No schmidt shmerlock that his school is now able to brag about being the 5th ranked school in the country based on 100% college-readiness upon graduation - the work he's doing in 6th grade with essay preparation and science has me wondering if they could actually present a get into college free card in just a few years.

Maybe one day we'll say it was all worth it. Like when Holy Son is a poor, out-of-work cellist and Holy Daughter is a cruiseship performer or something.

To be fair, there is a silver lining in it for me, if I do manage to stick out this grueling schedule. I am getting pretty gosh darn smart as a middle schooler. I have re-learned what a mitochondrion is and I'm, once again, getting savvy to the ways of MLA citations.

And, to add masochistic insult to injury, I recently started tutoring a 10th grader (sophomore in American-speak) in humanities and international studies. Because apparently, three nights a week of 6th grade coursework isn't enough for me.

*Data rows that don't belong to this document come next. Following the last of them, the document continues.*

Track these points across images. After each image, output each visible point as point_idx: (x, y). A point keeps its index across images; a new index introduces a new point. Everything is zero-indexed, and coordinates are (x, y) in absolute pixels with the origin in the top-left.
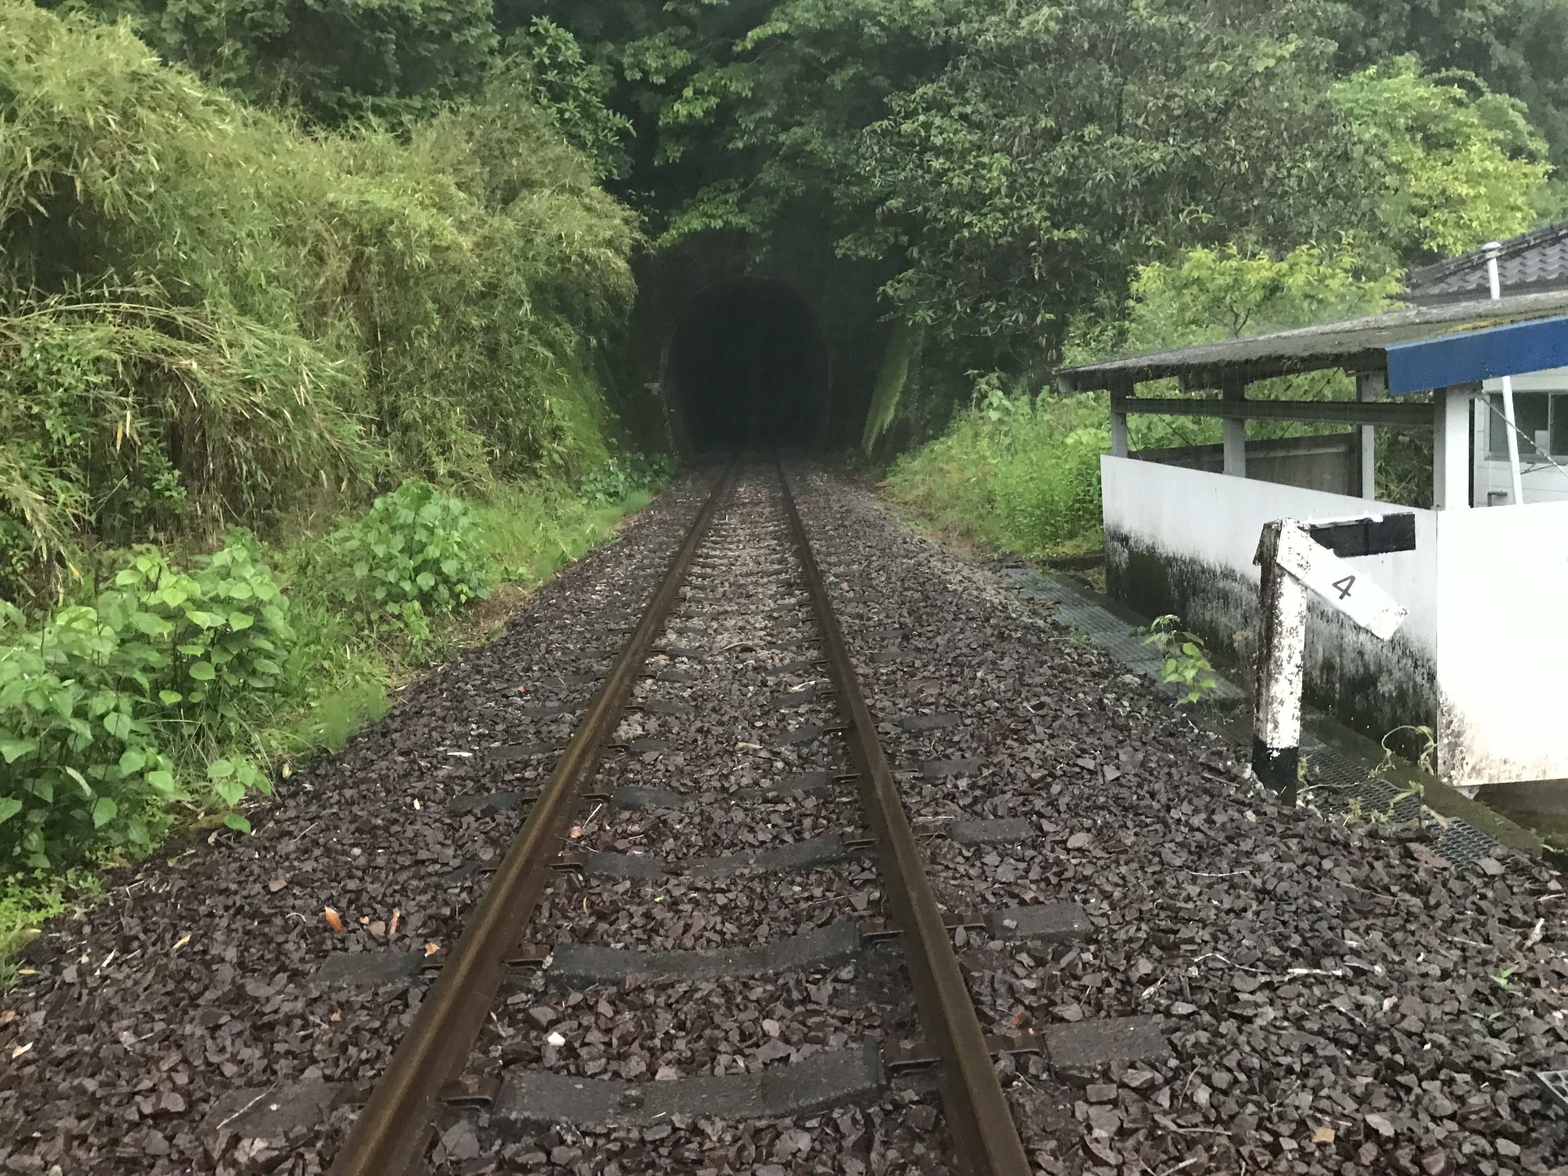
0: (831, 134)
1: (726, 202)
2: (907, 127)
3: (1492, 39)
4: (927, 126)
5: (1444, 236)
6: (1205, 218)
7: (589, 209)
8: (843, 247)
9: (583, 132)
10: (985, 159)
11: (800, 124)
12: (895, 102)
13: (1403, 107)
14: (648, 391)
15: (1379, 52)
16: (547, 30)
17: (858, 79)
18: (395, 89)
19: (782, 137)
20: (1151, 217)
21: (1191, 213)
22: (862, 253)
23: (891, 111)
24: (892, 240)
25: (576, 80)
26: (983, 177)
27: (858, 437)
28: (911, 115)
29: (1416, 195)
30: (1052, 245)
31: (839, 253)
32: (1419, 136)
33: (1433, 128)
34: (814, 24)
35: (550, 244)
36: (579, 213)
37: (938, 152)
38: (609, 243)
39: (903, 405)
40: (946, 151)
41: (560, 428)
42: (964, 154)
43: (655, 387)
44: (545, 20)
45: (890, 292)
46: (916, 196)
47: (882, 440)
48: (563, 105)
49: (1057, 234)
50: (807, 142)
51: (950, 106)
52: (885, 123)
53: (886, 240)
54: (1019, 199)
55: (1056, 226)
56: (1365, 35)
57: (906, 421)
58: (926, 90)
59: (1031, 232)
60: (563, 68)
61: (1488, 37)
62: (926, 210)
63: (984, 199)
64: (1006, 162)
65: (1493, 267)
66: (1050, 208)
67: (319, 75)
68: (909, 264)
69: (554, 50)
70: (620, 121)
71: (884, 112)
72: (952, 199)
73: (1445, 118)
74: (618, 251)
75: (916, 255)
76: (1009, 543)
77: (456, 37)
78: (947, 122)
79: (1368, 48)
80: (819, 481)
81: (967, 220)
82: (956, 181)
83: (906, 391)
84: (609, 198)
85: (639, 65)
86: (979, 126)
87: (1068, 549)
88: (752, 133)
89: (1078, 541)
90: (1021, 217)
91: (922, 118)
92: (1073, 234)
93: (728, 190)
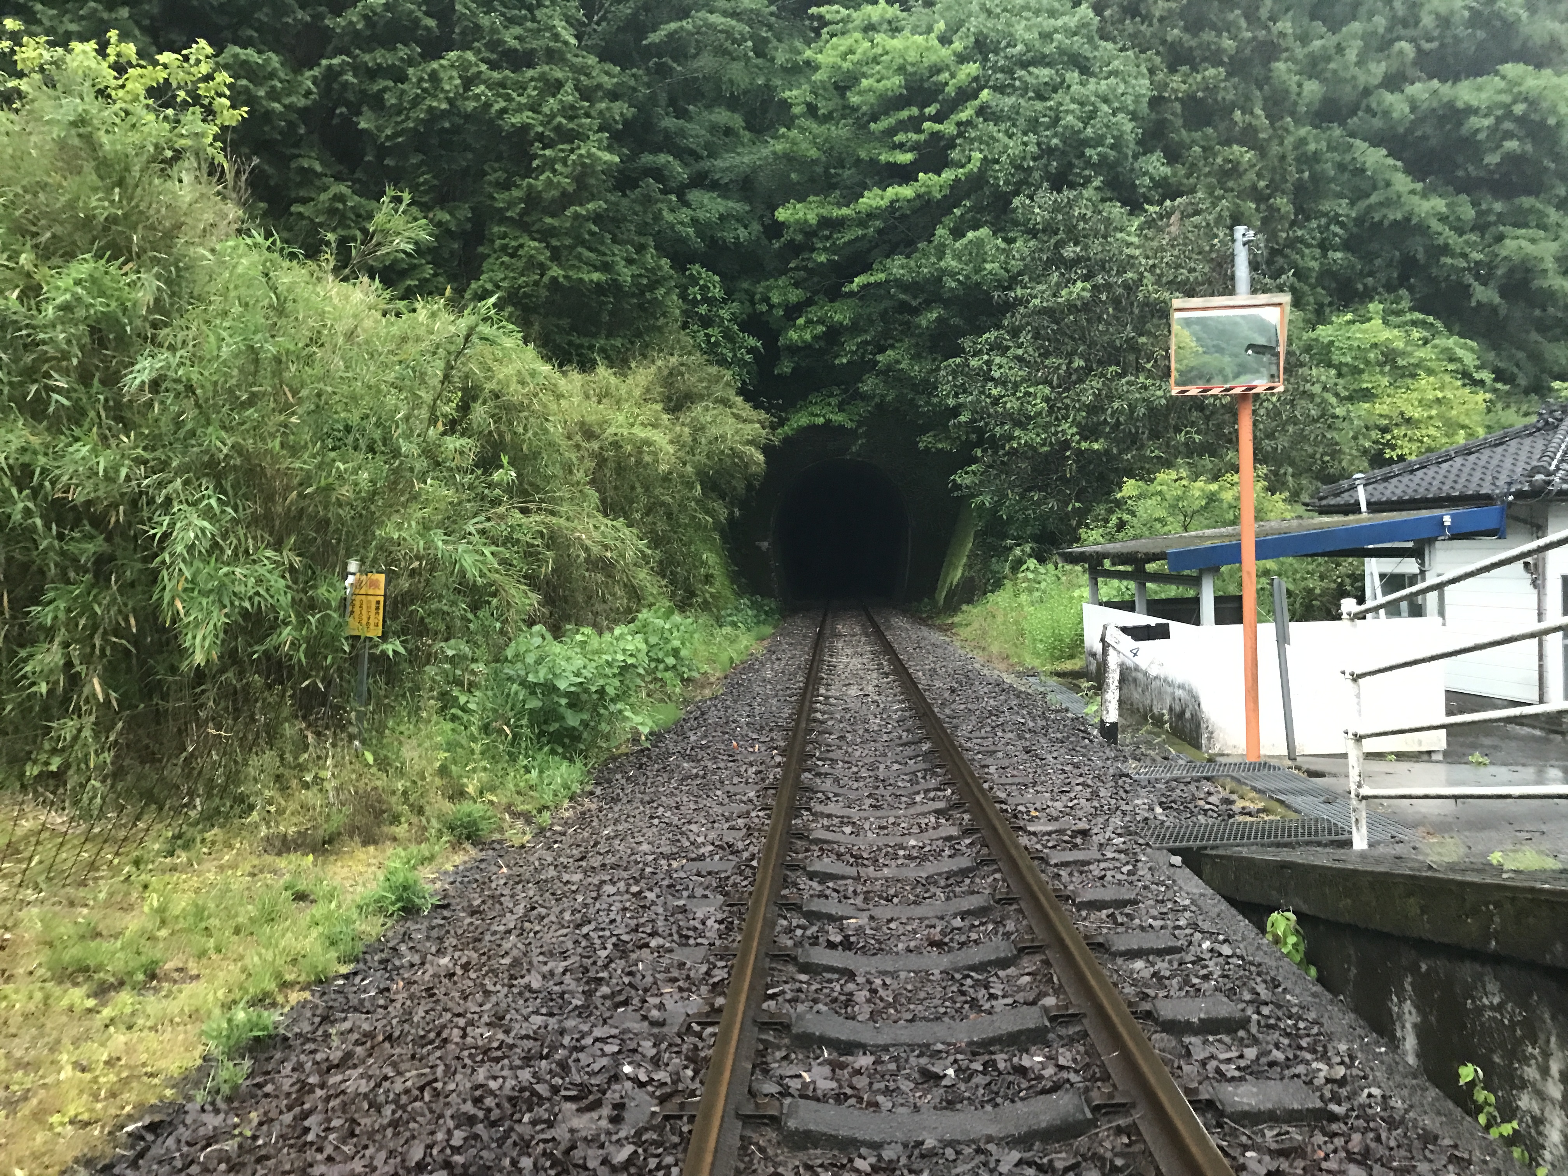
0: (917, 357)
1: (830, 404)
2: (974, 363)
3: (1471, 281)
4: (989, 363)
5: (1401, 447)
6: (1197, 438)
7: (736, 416)
8: (925, 441)
9: (725, 351)
10: (1031, 390)
11: (892, 347)
12: (967, 343)
13: (1375, 346)
14: (759, 548)
15: (1375, 289)
16: (699, 273)
17: (939, 319)
18: (604, 333)
19: (879, 358)
20: (1155, 435)
21: (1187, 433)
22: (940, 446)
23: (963, 350)
24: (964, 438)
25: (721, 312)
26: (1029, 403)
27: (931, 589)
28: (977, 353)
29: (1381, 416)
30: (1080, 453)
31: (921, 445)
32: (1387, 368)
33: (1401, 362)
34: (908, 278)
35: (710, 443)
36: (731, 420)
37: (997, 382)
38: (750, 442)
39: (969, 566)
40: (1002, 382)
41: (712, 576)
42: (1016, 386)
43: (765, 545)
44: (697, 266)
45: (959, 481)
46: (979, 413)
47: (951, 594)
48: (710, 331)
49: (1084, 445)
50: (898, 362)
51: (1008, 348)
52: (958, 360)
53: (959, 438)
54: (1057, 419)
55: (1085, 439)
56: (1362, 275)
57: (972, 579)
58: (991, 336)
59: (1066, 445)
60: (710, 301)
61: (1469, 279)
62: (987, 424)
63: (1029, 418)
64: (1047, 390)
65: (1361, 489)
66: (1079, 425)
67: (557, 326)
68: (975, 460)
69: (704, 289)
70: (752, 341)
71: (958, 351)
72: (1008, 416)
73: (1410, 354)
74: (757, 447)
75: (979, 454)
76: (1031, 661)
77: (648, 295)
78: (1004, 360)
79: (1365, 285)
80: (899, 622)
81: (1016, 434)
82: (1009, 405)
83: (972, 555)
84: (747, 406)
85: (766, 300)
86: (1028, 364)
87: (1068, 666)
88: (853, 353)
89: (1077, 660)
90: (1057, 433)
91: (986, 357)
92: (1096, 446)
93: (831, 395)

I take comfort in knowing that I only have to slog through another 3,000 days of this. And in knowing that pretty soon, at this rate, I'll be able to take my GRE exam. Don't laugh - that's my secret master plan - a graduate degree when my kids go off to college. I'll be so old, they'll have to drive me to school and then carry my books for me.

Yeah, like that'll happen. Never hurts to have a bucket list though. That way, if things don't turn out as planned, you can haul the bucket out back and dump it.

5 comments:

Anonymous said...

"Home" work is the bane of my existence. Everyday math is such a crock-o-schlock and, I've had to re-learn everything just to keep up with our fourth and fifth grader's. Makes no damned sense...

Speaking of tales from the crypt-ick... Remember Adrian Barboa (or something like that), the bosomy woman from, hmmm, was it that movie? Anyway, she's like really old now but still has rock-hard bosoms. That defies any physics/math I know of... and keeps me on the straight and narrow course in knowing that all things are the same, whether everyday or simple math equations.

We've been cold-cold here, too. Yesterday it was 13 with a 3 degree wind chill factor. I left Chicago to get away from that kind of cold. And, I'm sure you can say the same thing about leaving Canada. Oh...Ca-nah-duh...

Glad you are feeling better even though the cold air will suck it right out of you.... again.

Cheerio!

Anonymous said...

Glad you are feeling better! Sounds like life is back to normal in the Schmidt-house.

I hear you on the homework. My son has lots of writing and powerpoint presentations this year, and his writing has a great voice & conceptual framework, but lousy mechanics. He's master of the ten-line sentence with a dozen conjunctions. I want HIM to learn to edit and correct his own work.

I was proud of his honors English book list though - several books were on the banned book list - so he has a good teacher.

::Snort:: at the Canadian history instruction.

Tanya said...

Captain Underpants is a very popular sell at the bookstore.

We're sad old folks around here - we went to dinner and then home to watch a movie and ended up falling asleep around 11:30.

Anonymous said...

Heh. You wanna talk about homework?
*THUD*

Jungle Mama said...

I have to agree that Seattle and surrounding are the worst lit places in America. Even I noticed that coming from MONTANA! As for the Captain Underpants, are you sure someone hasn't been listening to my husbands bedtime stories? Hope you're feeling better.